Posted By Adam, New York, NY : March 17, 2008 11:58 am

Who writes this stuff??? The Government just guaranteed this deal! Is Forbes worth 3 dollars?

Posted By M-man Brighton Michigan : March 17, 2008 11:11 am

The fed guaranteed these assets. I think Jamie will come out smiling from the deal but not necessarily the crisis.

my 2 cents anyway. Quick,.. someone spot me $1.98, …

Posted By Jim, Tokyo, Japan : March 17, 2008 11:10 am

Everyone including Nos, NY, NY, keeps saying Bear’s Madison avenue headquarters building is worth more than $2/share, yes, but thats the asset side, if the bad liabilities are -$90B, who cares if Jamie gets a $2B building around the corner.

Posted By Geoff, Sutton Place, Manhattan : March 17, 2008 11:03 am

The buildiing on Park Ave is worth more than Morgan paid for the whole thing.

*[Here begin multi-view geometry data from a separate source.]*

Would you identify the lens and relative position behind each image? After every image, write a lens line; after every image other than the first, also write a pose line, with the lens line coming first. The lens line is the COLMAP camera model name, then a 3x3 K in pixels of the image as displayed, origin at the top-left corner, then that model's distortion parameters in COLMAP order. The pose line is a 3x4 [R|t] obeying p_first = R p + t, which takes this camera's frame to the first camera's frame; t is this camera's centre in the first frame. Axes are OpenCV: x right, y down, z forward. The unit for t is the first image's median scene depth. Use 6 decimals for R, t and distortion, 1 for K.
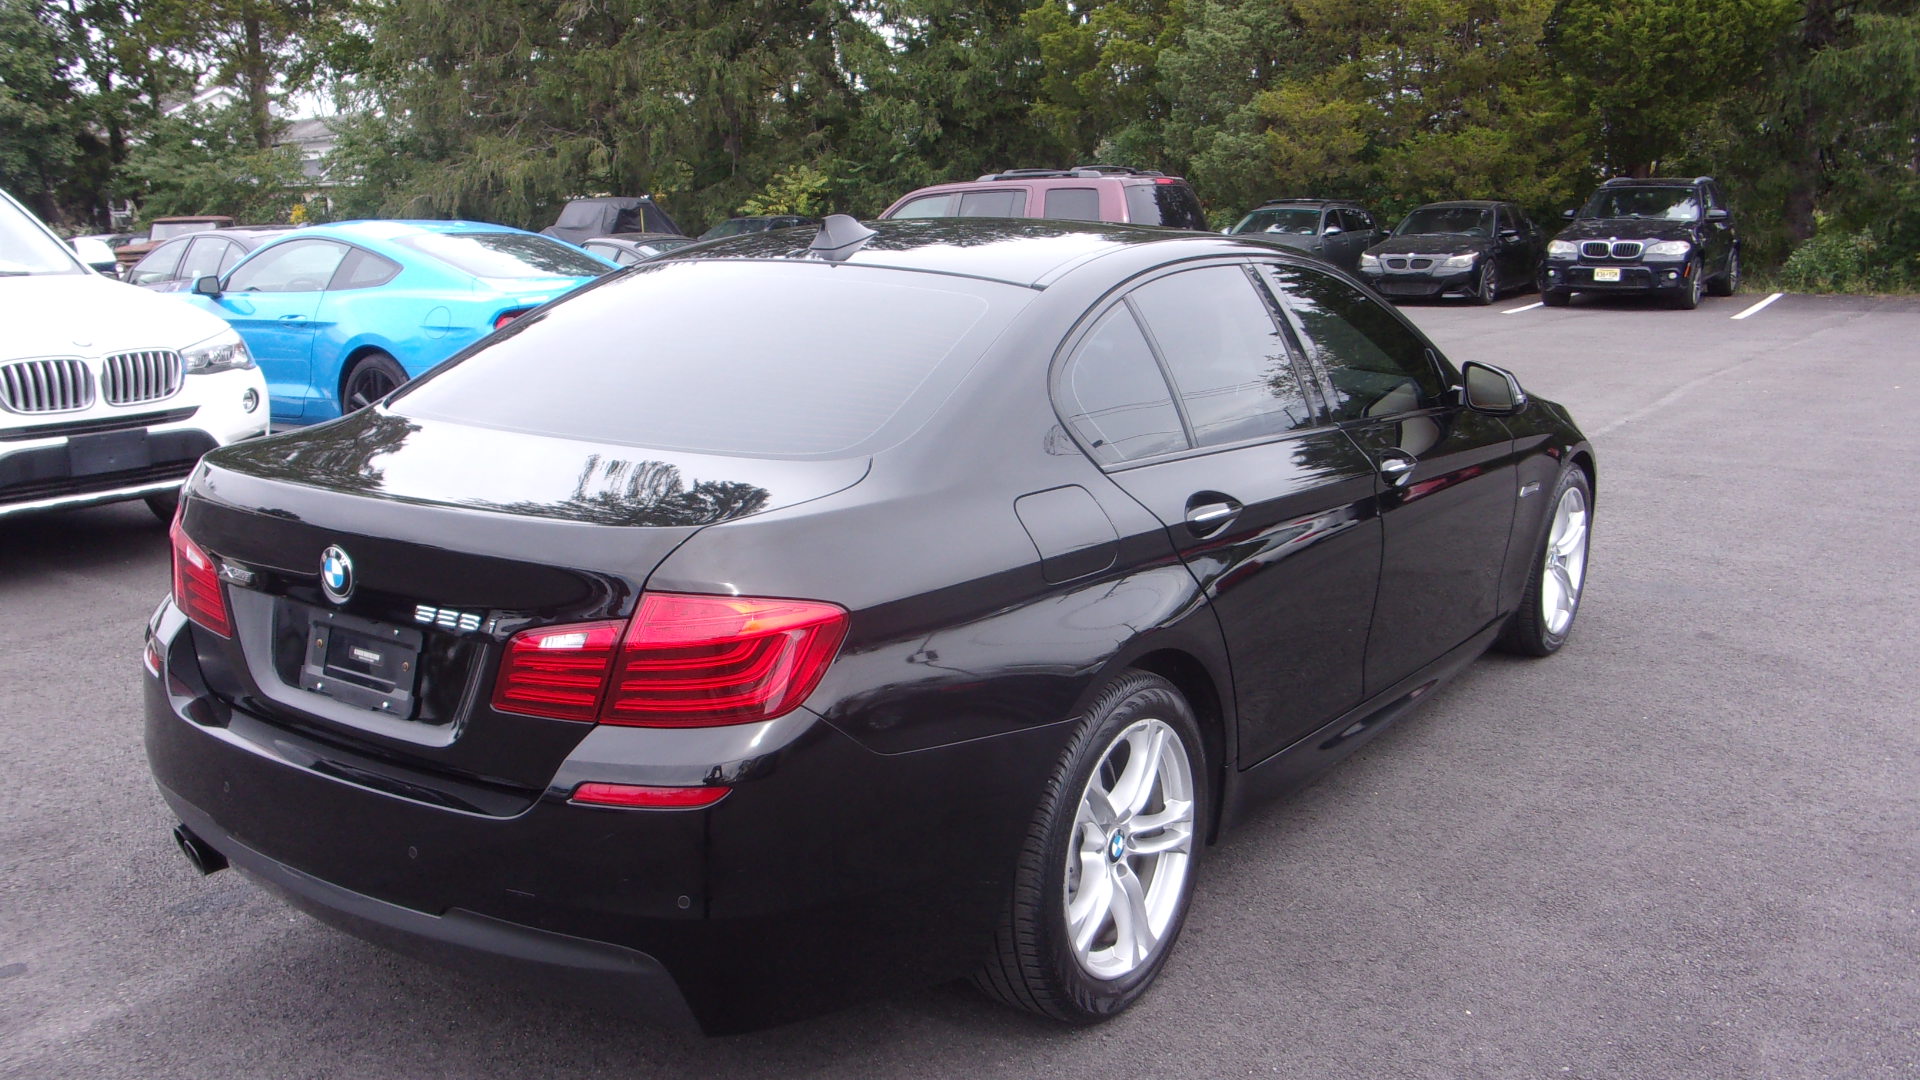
lens RADIAL K [[1720.5, 0, 953.4], [0, 1720.5, 531.9], [0, 0, 1]] dist [0.001552, -0.021011]
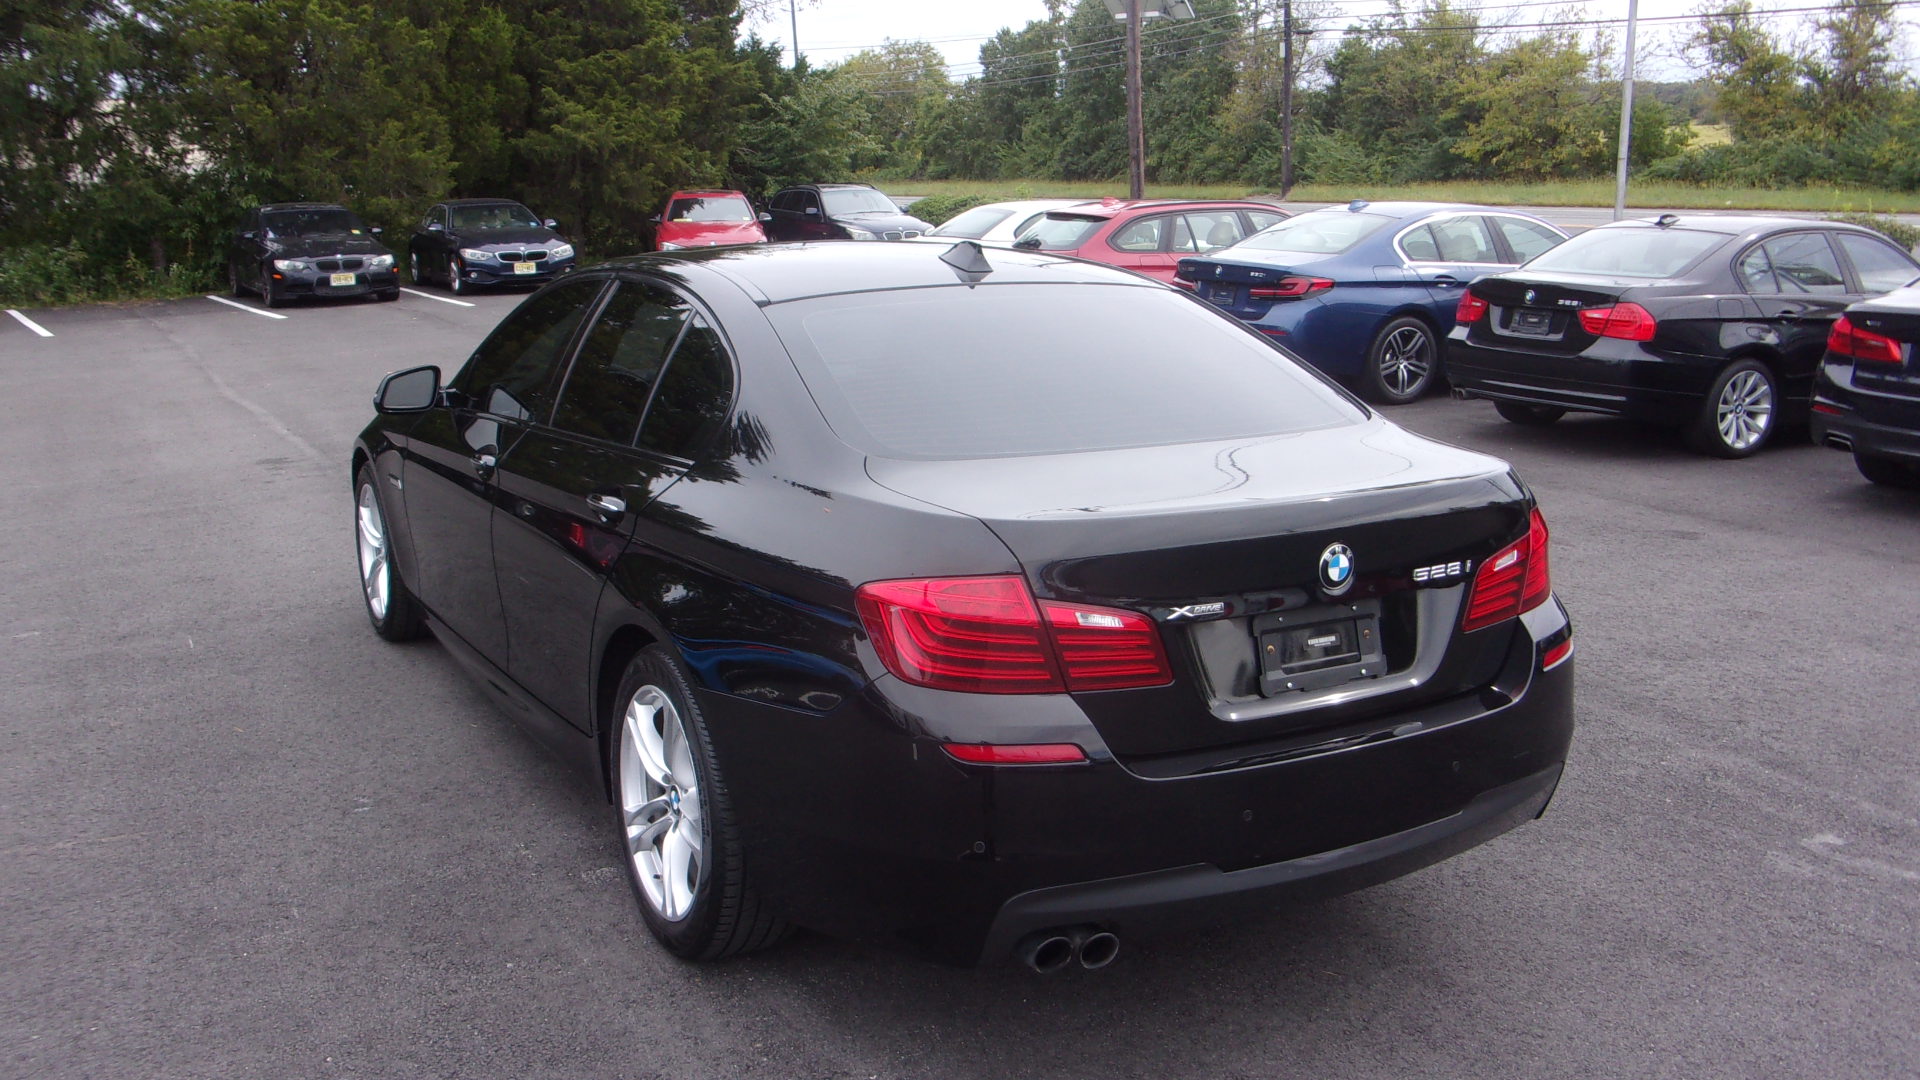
lens RADIAL K [[1720.5, 0, 958.2], [0, 1720.5, 528.1], [0, 0, 1]] dist [0.001552, -0.021011]
pose [[0.436753, -0.190122, 0.879261, -0.176076], [0.196672, 0.973947, 0.112904, -0.021355], [-0.877819, 0.123615, 0.462767, 0.086449]]
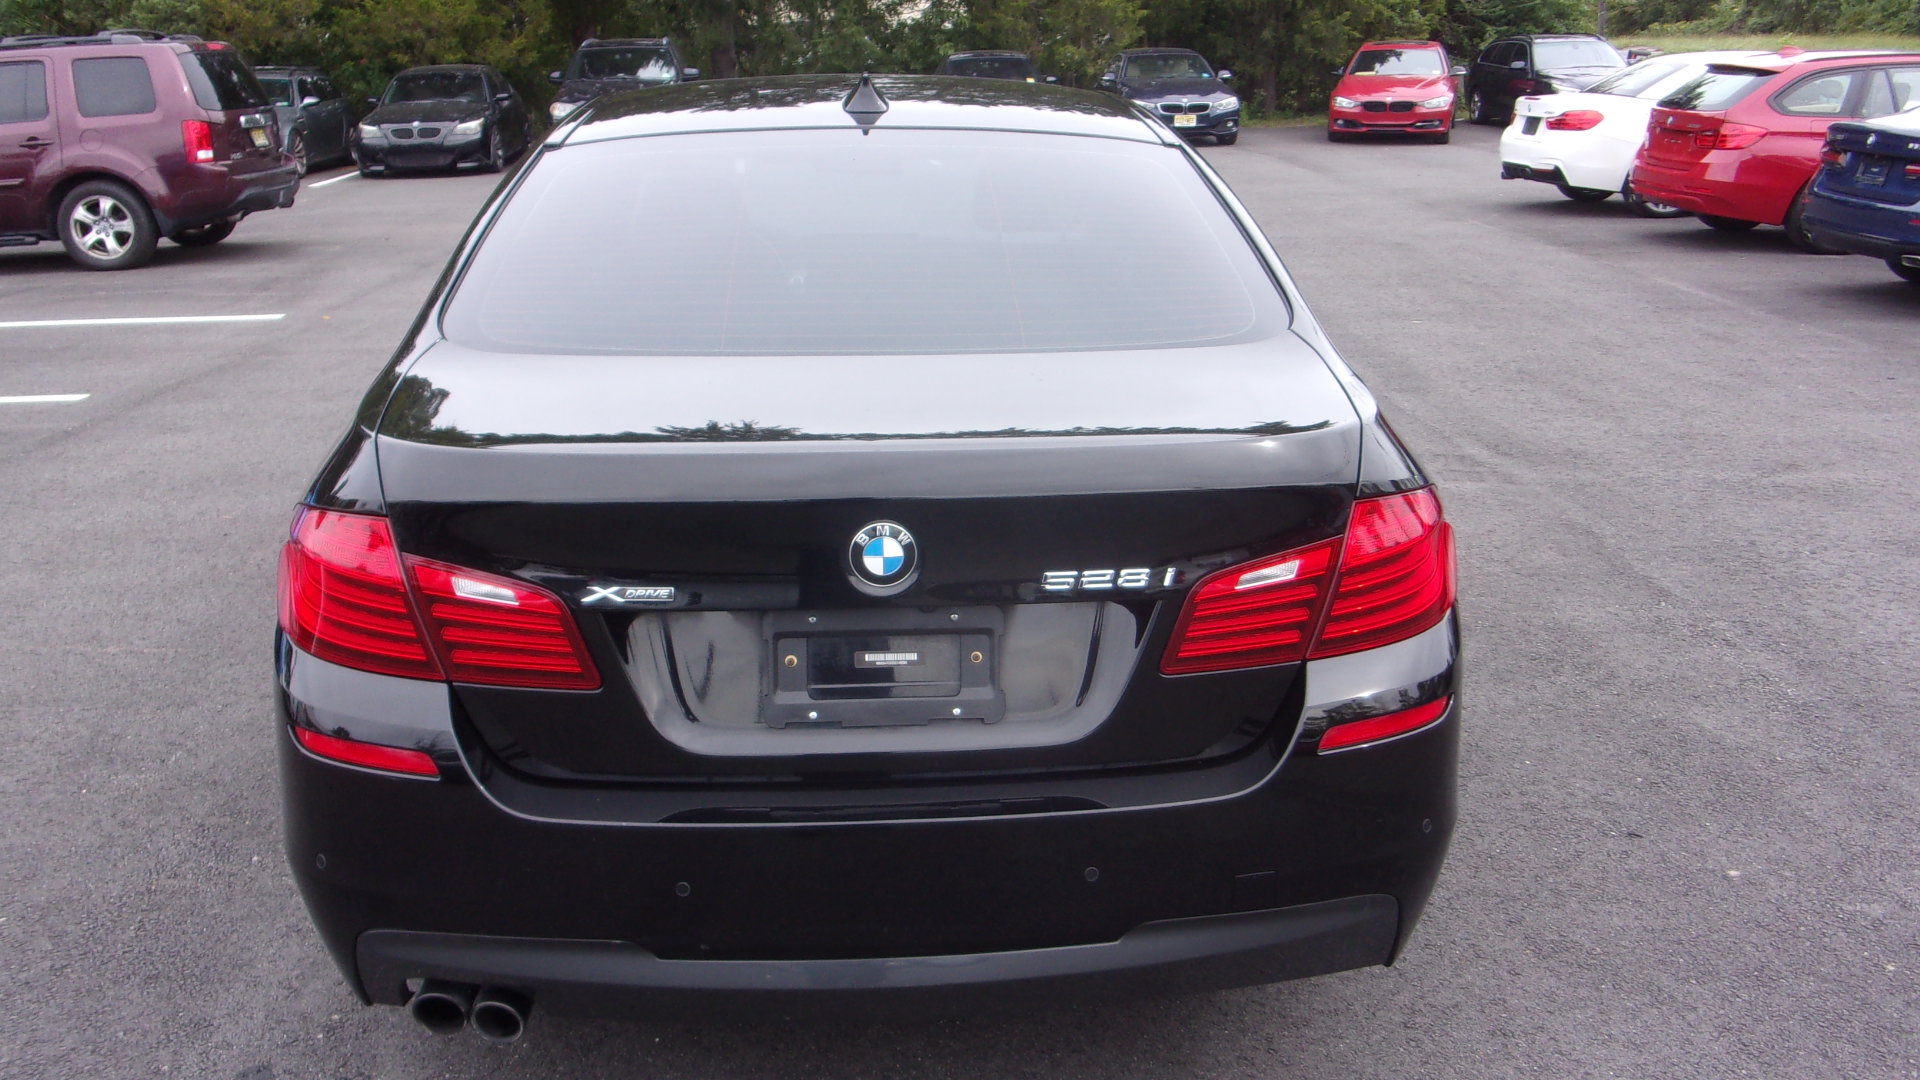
lens RADIAL K [[1720.5, 0, 981.0], [0, 1720.5, 538.3], [0, 0, 1]] dist [0.001552, -0.021011]
pose [[0.777832, -0.185699, 0.600410, -0.095342], [0.139171, 0.982526, 0.123587, -0.008718], [-0.612869, -0.012571, 0.790084, 0.047964]]
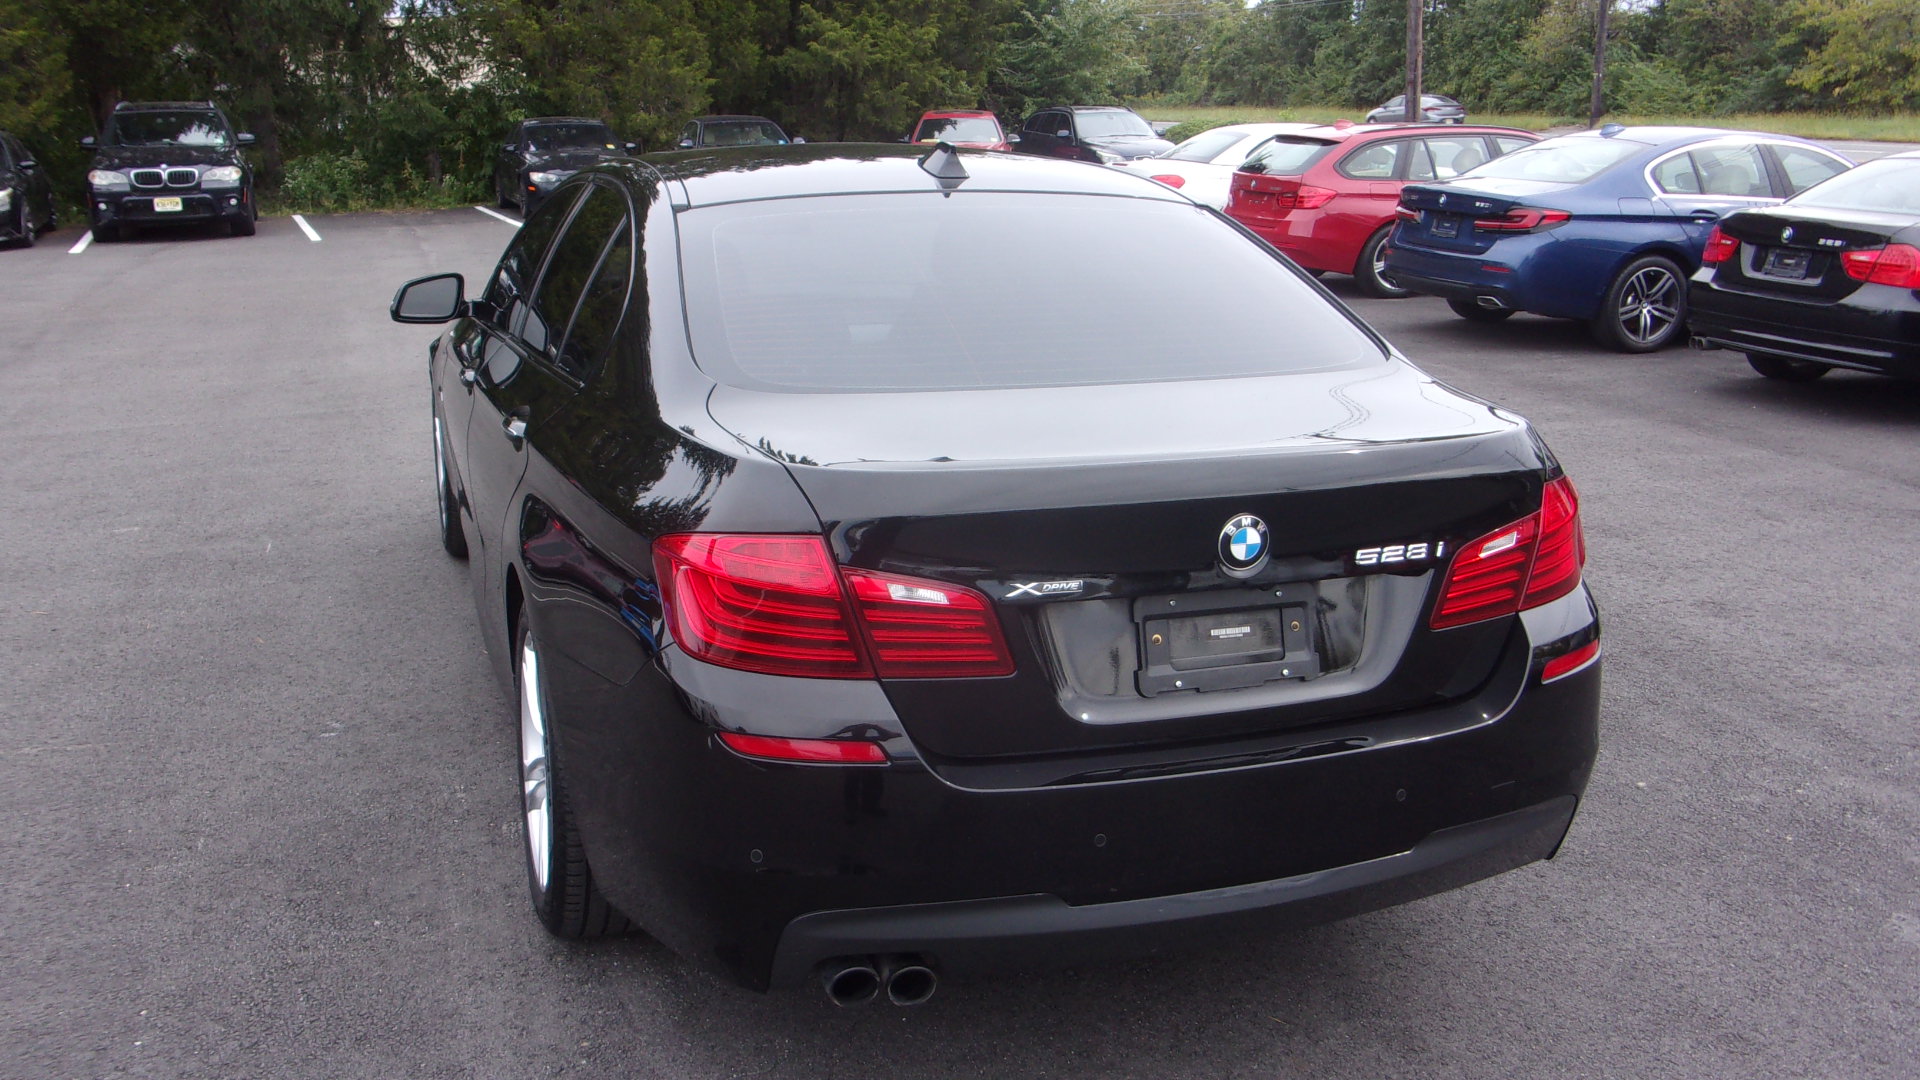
lens RADIAL K [[1720.5, 0, 955.0], [0, 1720.5, 532.2], [0, 0, 1]] dist [0.001552, -0.021011]
pose [[0.585843, -0.200180, 0.785312, -0.141373], [0.167571, 0.977994, 0.124288, -0.014635], [-0.792911, 0.058783, 0.606496, 0.071416]]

Posted By Eric Kardash, WIlmington, Delaware : March 17, 2008 10:50 am

The building which BearStearns owns in Manhattan alone is worth the deal which JPM paid out for.

Posted By Nos, NY, NY : March 17, 2008 10:39 am

Used to work at Bear. Great firm. The anniversey and birthday parties were great. A classic living on the edge firm.
The girls were great as well. How could I forget the Sunday afternoon with Ann in the jet lounge? I can’t.

Posted By Anonymous : March 17, 2008 10:10 am

Picking up Bear Stearns for less than $300 million is what a poker player would call “good pot odds”. The risk is there to be sure, but JP Morgan is a strong enough company that they can absorb the worst-case scenario. Weigh that against the potential gains and it seems like a no brainer.

The alternative is for everyone to duck and cover and pray the market magically improves itself. We all know that isn’t going to happen. We should be patting JPMorgan on the back for taking a risk that may help stem the collapse of the market.

Posted By Jim, Omaha NE : March 17, 2008 10:01 am

Goldilocks devours the Bear and in the process puts the Bear over a barrel and well, you know.
Jack B, NYC

Posted By Jack Broad, NY, NY : March 17, 2008 10:01 am

But that ignores the Fed guarantees

Posted By Earl Smith, Monsey, NY : March 17, 2008 9:57 am

I hope that they will still have some money left over to pay the Bear Stearns execs their annual bonuses.

Posted By Darryl Chicago,IL : March 17, 2008 9:53 am

Ban bridge, not golf. At least you can use your cell phone on the links. Let’s hope Jimmy used BSC shares as collateral for a loan on his swanky new Plaza apartment!

Posted By Steve Bedford Hills NY : March 17, 2008 9:48 am

Thank you Mr. Cayne. You will go down in history of Wall St. as one who played golf while Bear Stearns burned.

Does this mean feds will now move in to ban golf?

Posted By Raman, Plano TX : March 17, 2008 9:13 am

I’m surprised to see this side of the story - I dont buy it one bit. JPM got a deal at the expense of the taxpayers. Its a great win for capitalism and free markets. I wonder who will bail me out when I do foolish things.

Posted By Nick L, Minneapolis, MN : March 17, 2008 9:05 am

Please correct the following:

“Countrywide’s agreement in January to buy Countrywide”

Posted By Elliott, Somers NY : March 17, 2008 8:57 am

YEA THOSE ASSETS CAN BE WIPED OUT IN A NANOSECOND BUT THEY ARE GUARANTEED BY THE FED!!! YOU CAN’T BE THIS DUMB!